ACTIVITY: Scan the lines below for the string "access" and copy every one that has it.

....................

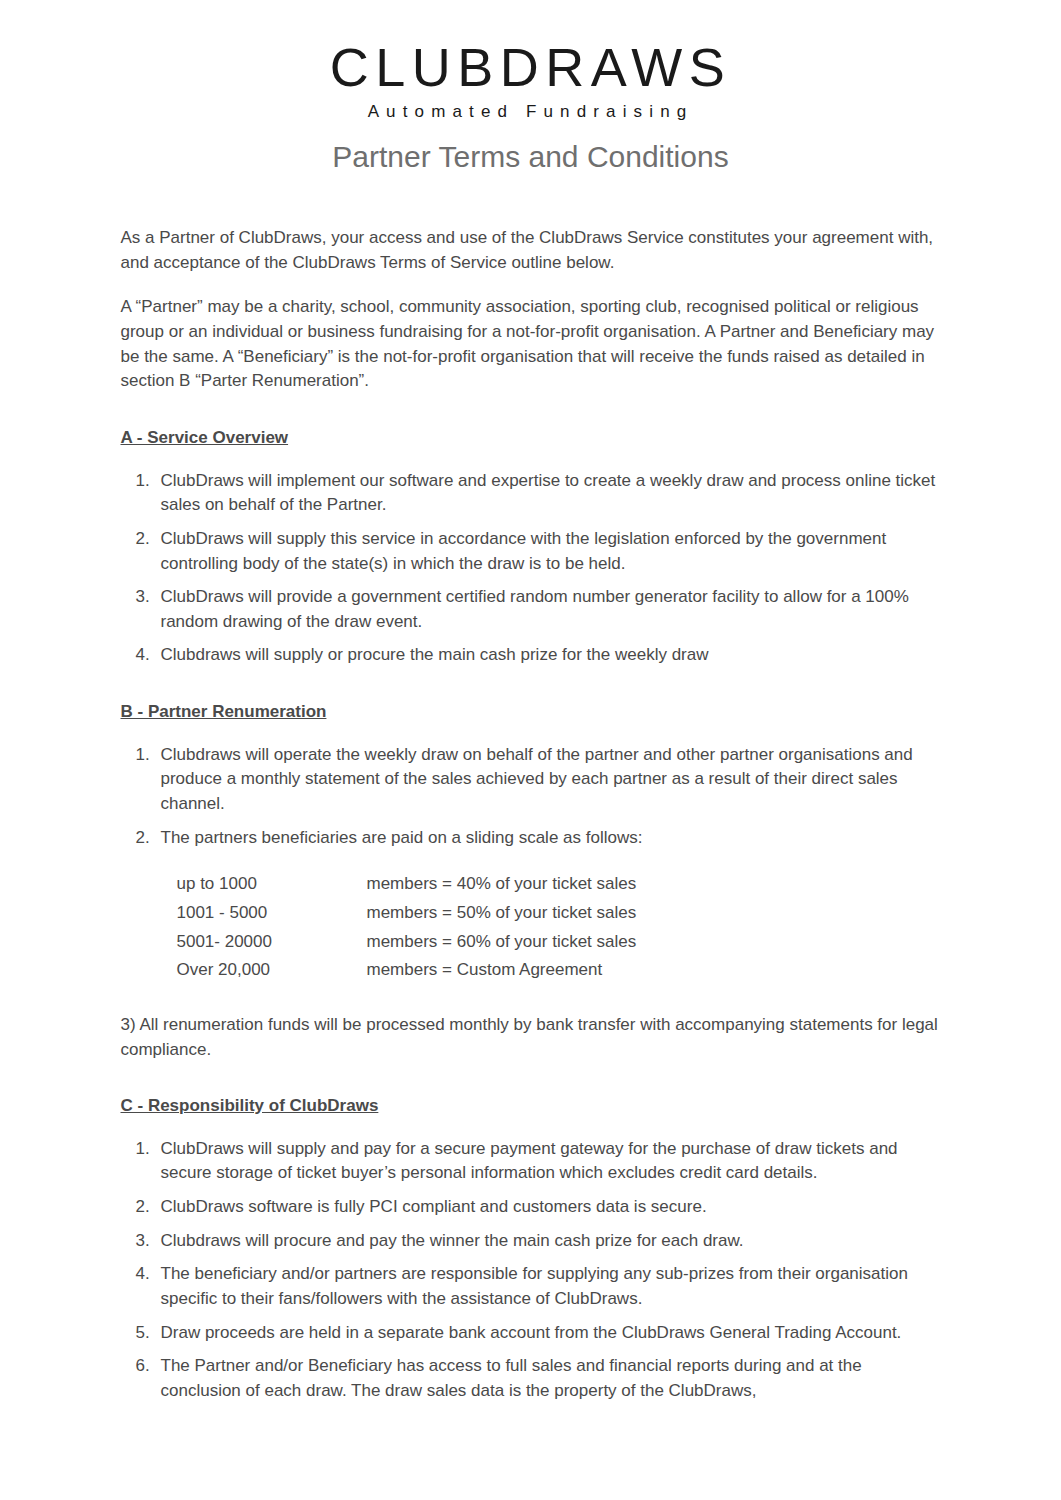CLUBDRAWS
Automated Fundraising
Partner Terms and Conditions
As a Partner of ClubDraws, your access and use of the ClubDraws Service constitutes your agreement with, and acceptance of the ClubDraws Terms of Service outline below.
A “Partner” may be a charity, school, community association, sporting club, recognised political or religious group or an individual or business fundraising for a not-for-profit organisation. A Partner and Beneficiary may be the same. A “Beneficiary” is the not-for-profit organisation that will receive the funds raised as detailed in section B “Parter Renumeration”.
A - Service Overview
ClubDraws will implement our software and expertise to create a weekly draw and process online ticket sales on behalf of the Partner.
ClubDraws will supply this service in accordance with the legislation enforced by the government controlling body of the state(s) in which the draw is to be held.
ClubDraws will provide a government certified random number generator facility to allow for a 100% random drawing of the draw event.
Clubdraws will supply or procure the main cash prize for the weekly draw
B - Partner Renumeration
Clubdraws will operate the weekly draw on behalf of the partner and other partner organisations and produce a monthly statement of the sales achieved by each partner as a result of their direct sales channel.
The partners beneficiaries are paid on a sliding scale as follows:
| up to 1000 | members = 40% of your ticket sales |
| 1001 - 5000 | members = 50% of your ticket sales |
| 5001- 20000 | members = 60% of your ticket sales |
| Over 20,000 | members = Custom Agreement |
3) All renumeration funds will be processed monthly by bank transfer with accompanying statements for legal compliance.
C - Responsibility of ClubDraws
ClubDraws will supply and pay for a secure payment gateway for the purchase of draw tickets and secure storage of ticket buyer’s personal information which excludes credit card details.
ClubDraws software is fully PCI compliant and customers data is secure.
Clubdraws will procure and pay the winner the main cash prize for each draw.
The beneficiary and/or partners are responsible for supplying any sub-prizes from their organisation specific to their fans/followers with the assistance of ClubDraws.
Draw proceeds are held in a separate bank account from the ClubDraws General Trading Account.
The Partner and/or Beneficiary has access to full sales and financial reports during and at the conclusion of each draw. The draw sales data is the property of the ClubDraws,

....................

YOUR RESPONSE:
As a Partner of ClubDraws, your access and use of the ClubDraws Service constitutes your agreement with, and acceptance of the ClubDraws Terms of Service outline below.
The Partner and/or Beneficiary has access to full sales and financial reports during and at the conclusion of each draw. The draw sales data is the property of the ClubDraws,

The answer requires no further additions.